Which lines below contain the word "swimming"? Copy each of them.

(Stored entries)
※

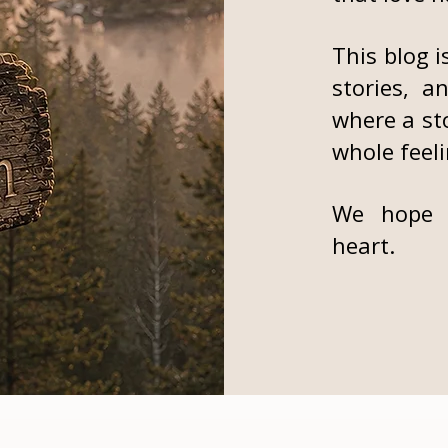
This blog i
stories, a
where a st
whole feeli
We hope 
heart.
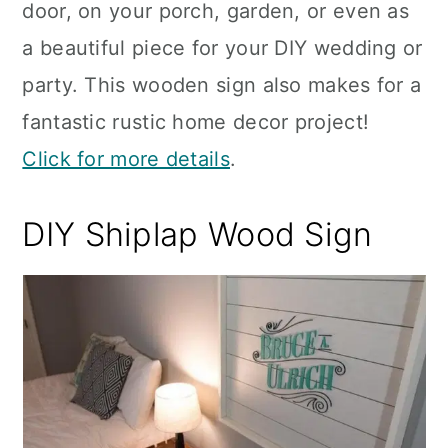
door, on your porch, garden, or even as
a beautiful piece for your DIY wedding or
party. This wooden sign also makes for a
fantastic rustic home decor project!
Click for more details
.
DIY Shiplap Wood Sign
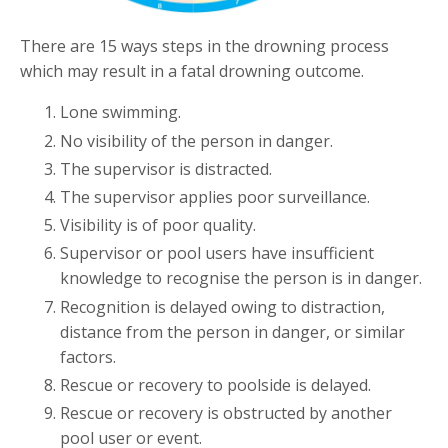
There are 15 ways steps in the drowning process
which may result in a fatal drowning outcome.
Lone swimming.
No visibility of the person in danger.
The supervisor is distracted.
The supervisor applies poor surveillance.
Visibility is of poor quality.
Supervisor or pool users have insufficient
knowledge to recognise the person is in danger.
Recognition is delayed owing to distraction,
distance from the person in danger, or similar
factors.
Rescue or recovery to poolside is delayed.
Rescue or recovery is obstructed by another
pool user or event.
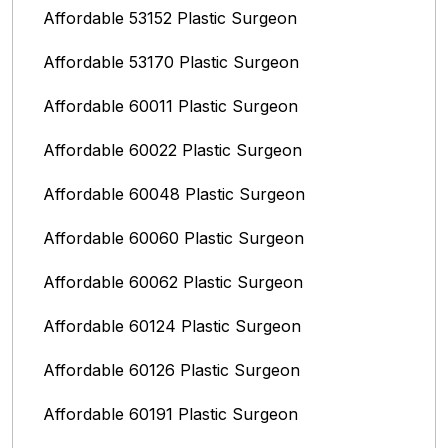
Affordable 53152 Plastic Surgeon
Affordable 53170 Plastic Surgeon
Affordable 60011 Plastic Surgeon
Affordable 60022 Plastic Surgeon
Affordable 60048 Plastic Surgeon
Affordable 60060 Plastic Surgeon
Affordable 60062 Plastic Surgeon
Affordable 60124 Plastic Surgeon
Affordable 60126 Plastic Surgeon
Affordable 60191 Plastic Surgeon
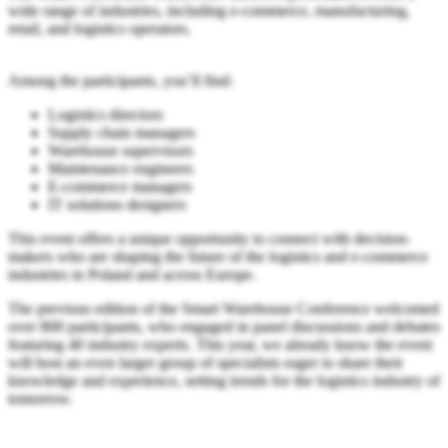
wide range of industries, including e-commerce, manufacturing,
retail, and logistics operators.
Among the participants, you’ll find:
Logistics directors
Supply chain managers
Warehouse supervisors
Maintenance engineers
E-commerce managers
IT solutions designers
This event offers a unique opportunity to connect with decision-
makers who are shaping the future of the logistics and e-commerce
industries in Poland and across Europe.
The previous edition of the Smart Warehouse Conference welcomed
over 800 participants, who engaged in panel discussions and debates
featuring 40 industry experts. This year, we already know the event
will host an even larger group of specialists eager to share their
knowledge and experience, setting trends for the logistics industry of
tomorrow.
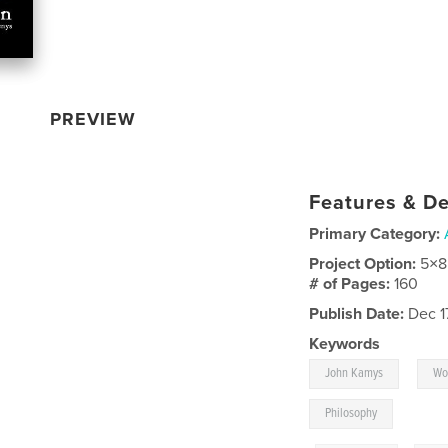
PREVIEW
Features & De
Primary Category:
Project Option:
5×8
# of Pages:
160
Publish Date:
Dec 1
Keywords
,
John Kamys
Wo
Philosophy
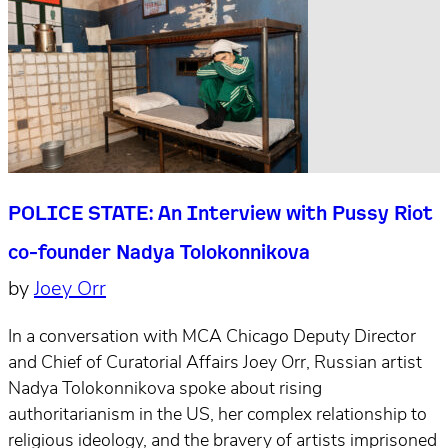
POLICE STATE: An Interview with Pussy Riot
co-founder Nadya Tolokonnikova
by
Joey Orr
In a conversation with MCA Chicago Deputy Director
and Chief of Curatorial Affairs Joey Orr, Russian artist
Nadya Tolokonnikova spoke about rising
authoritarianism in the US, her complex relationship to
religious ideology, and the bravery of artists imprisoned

※

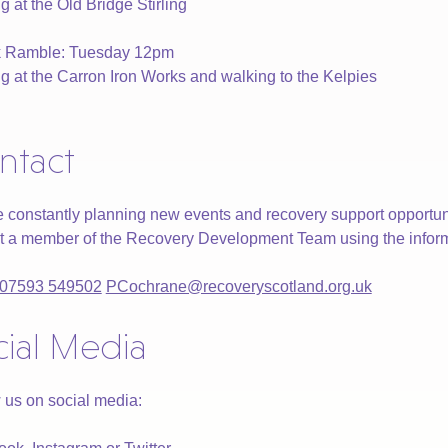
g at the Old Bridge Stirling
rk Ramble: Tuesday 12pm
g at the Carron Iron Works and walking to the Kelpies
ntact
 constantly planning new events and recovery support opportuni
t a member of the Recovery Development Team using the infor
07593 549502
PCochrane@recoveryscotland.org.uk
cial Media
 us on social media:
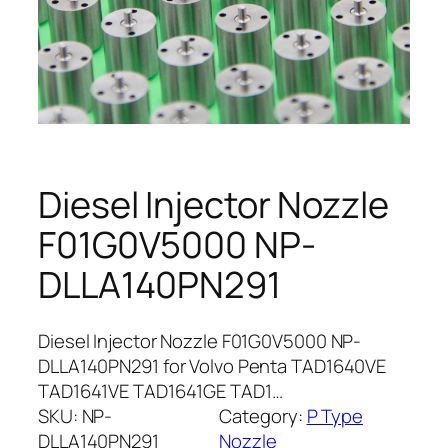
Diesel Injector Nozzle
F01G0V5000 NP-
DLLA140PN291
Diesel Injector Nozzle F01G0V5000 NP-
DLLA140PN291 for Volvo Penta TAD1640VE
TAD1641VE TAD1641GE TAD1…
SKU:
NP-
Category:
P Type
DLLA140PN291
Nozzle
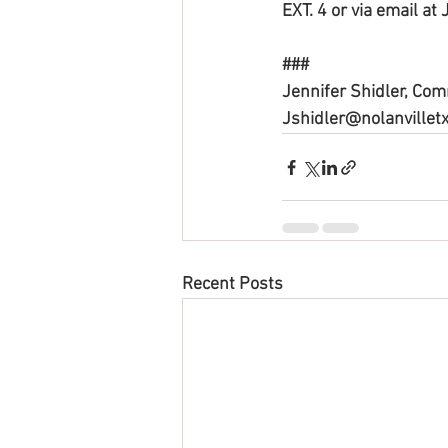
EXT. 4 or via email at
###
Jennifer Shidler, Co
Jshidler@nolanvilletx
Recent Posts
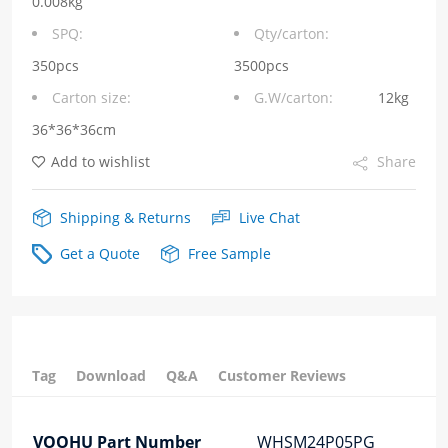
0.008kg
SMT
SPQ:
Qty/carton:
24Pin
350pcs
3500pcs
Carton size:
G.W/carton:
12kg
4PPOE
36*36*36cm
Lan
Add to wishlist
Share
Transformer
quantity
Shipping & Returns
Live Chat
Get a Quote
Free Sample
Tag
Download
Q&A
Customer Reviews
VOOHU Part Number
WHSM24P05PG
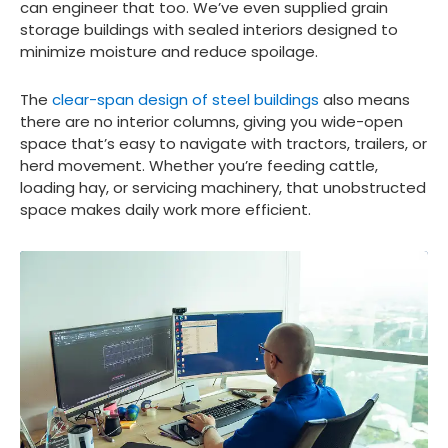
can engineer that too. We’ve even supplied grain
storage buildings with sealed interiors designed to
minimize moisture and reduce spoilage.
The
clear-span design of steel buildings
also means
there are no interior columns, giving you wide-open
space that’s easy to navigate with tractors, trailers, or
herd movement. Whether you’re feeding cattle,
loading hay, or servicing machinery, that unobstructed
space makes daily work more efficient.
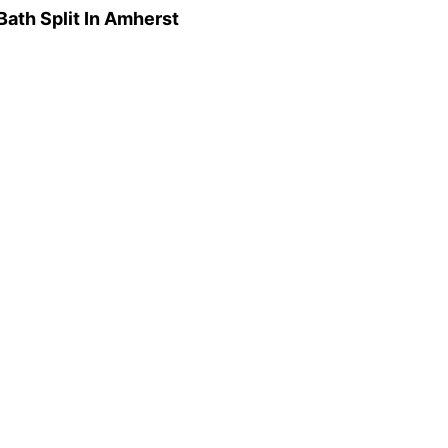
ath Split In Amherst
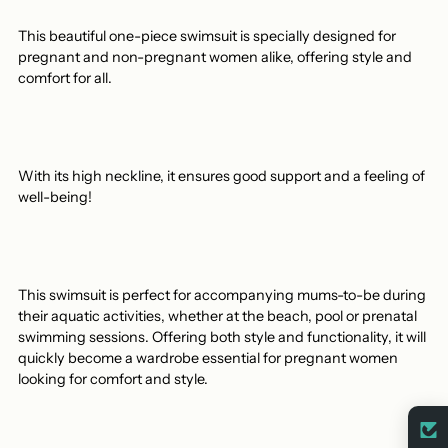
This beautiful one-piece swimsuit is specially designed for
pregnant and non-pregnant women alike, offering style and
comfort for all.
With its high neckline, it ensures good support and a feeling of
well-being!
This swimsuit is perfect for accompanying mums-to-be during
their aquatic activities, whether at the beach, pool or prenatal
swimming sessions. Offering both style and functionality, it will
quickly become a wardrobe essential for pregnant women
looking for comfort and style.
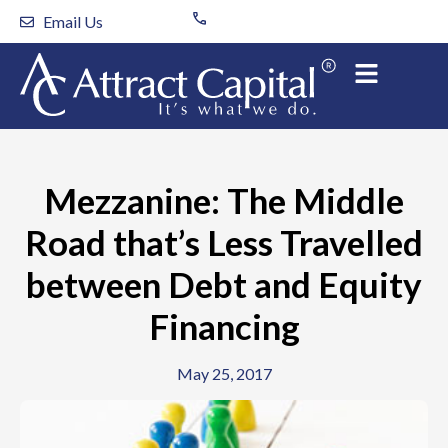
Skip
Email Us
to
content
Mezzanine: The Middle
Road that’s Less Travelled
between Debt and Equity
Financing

※

Reply to the task:
Lone swimming.
swimming sessions. Offering both style and functionality, it will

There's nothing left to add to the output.